The system’s layout and flexibility is neatly explained in the name, PACES, which stands for Passenger And Commercial EV Skateboard. Confident of its capabilities after a development phase that goes back nearly 10 years, Yates is now well on the way to “proving by doing”, as it were. He has launched a new company, Watt EV, to build an all-electric road car, the WEV Coupé, and prove beyond doubt that his theories and his hardware work in the real world.
Even Yates’s decision to make his new car look like an old one – the 1955 Porsche 356A, a favourite since childhood – is highly relevant to the PACES story. The Coupé will undoubtedly win attention, but its familiar shape shouldn’t divert people the way a new design might do, when it’s what’s underneath that really counts. Yates accepts that the EV skateboard idea isn’t new. Automotive giants have been proposing them for decades, technology companies like Lotus and Williams have elaborate skateboard concepts they hope will lure major customers, and there are various iterations already in production. So what makes PACES special?
o what makes PACES special? “We’ve specifically designed it for low-volume manufacture,” explains Yates. “PACES is flexible, scalable, highly adaptable and cost-effective. It’s ideal for small batches. At present, electrification is really, really hard for niche manufacturers. Component supply to meet their needs is in its infancy. Most don’t have the capability or the skill sets. PACES is a sophisticated design that already complies with all relevant standards. It’s a modern, thoroughly engineered, premium product.”
Better still, Yates explains, PACES comes with a ready-made team of component suppliers – one big advantage of Rally Prep’s involvement with other potent small businesses, in grant-funded research projects administered by the Niche Vehicle Network and the Advanced Propulsion Centre. And against all odds for a self-taught automotive engineer, Yates has also found that handling the application forms and interviews needed to raise grant funding, and supplying the complex data required to meet ISO standards, has become part of his skill set.
Largely as a result of this participation in grant-funded projects, Yates and Rally Prep have close relations with companies such as Crewkerne-based Ariel, Potenza Technology (a supplier of new-tech EV control systems in Warwick) and Equipmake (a fast-expanding Norfolk electric motor manufacturer).

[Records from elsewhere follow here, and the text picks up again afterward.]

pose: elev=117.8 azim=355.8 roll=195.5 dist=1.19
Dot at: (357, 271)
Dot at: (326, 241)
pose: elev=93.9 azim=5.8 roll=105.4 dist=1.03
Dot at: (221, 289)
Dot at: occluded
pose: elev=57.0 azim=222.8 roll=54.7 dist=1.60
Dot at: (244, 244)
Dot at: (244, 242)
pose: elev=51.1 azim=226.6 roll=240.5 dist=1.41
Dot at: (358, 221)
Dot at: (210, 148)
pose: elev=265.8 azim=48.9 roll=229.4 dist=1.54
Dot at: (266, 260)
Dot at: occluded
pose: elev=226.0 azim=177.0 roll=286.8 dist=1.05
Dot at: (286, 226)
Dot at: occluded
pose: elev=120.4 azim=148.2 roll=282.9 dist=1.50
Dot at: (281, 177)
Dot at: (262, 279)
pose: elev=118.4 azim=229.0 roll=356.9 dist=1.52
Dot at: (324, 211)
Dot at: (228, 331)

There are others.
One especially close link is with Stalcom, based at Pershore, whose FlexTech ready-made lightweight extrusions are designed to interlock and bond accurately together – without any need for jigs – to form extremely rigid chassis structures that suit many different applications. There’s little or no need for tooling or post-assembly machining, which is always costly.
These are the keys to low cost, Yates explains; bigger-scale skateboard concepts use bespoke corner castings and extrusions to do what PACES can achieve with flat, laser-cut pieces.

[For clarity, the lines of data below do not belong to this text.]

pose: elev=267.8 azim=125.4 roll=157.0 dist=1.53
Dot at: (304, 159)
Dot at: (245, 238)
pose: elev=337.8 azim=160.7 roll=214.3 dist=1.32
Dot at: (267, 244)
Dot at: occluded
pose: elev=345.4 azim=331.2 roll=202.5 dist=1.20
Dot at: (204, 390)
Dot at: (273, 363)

Yet just like the best of them, a rigid PACES chassis can be delivered to within 1mm of variability across the whole structure, from end to end.
Looking back, Yates feels the phases of his varied car-building career have equipped him “pretty well” for the diverse requirements of this project. Born into a car-mad family (he was collected from hospital in his dad’s rally-prepped Cooper S), he stepped away from formal education at A-level stage to do his own thing. Building cars for a hobby turned into a business when he moved to Cornwall as a 25-year-old, and his love for the region – his workshop is down the road from Newquay airport – is now so strong, he swears he’ll never move.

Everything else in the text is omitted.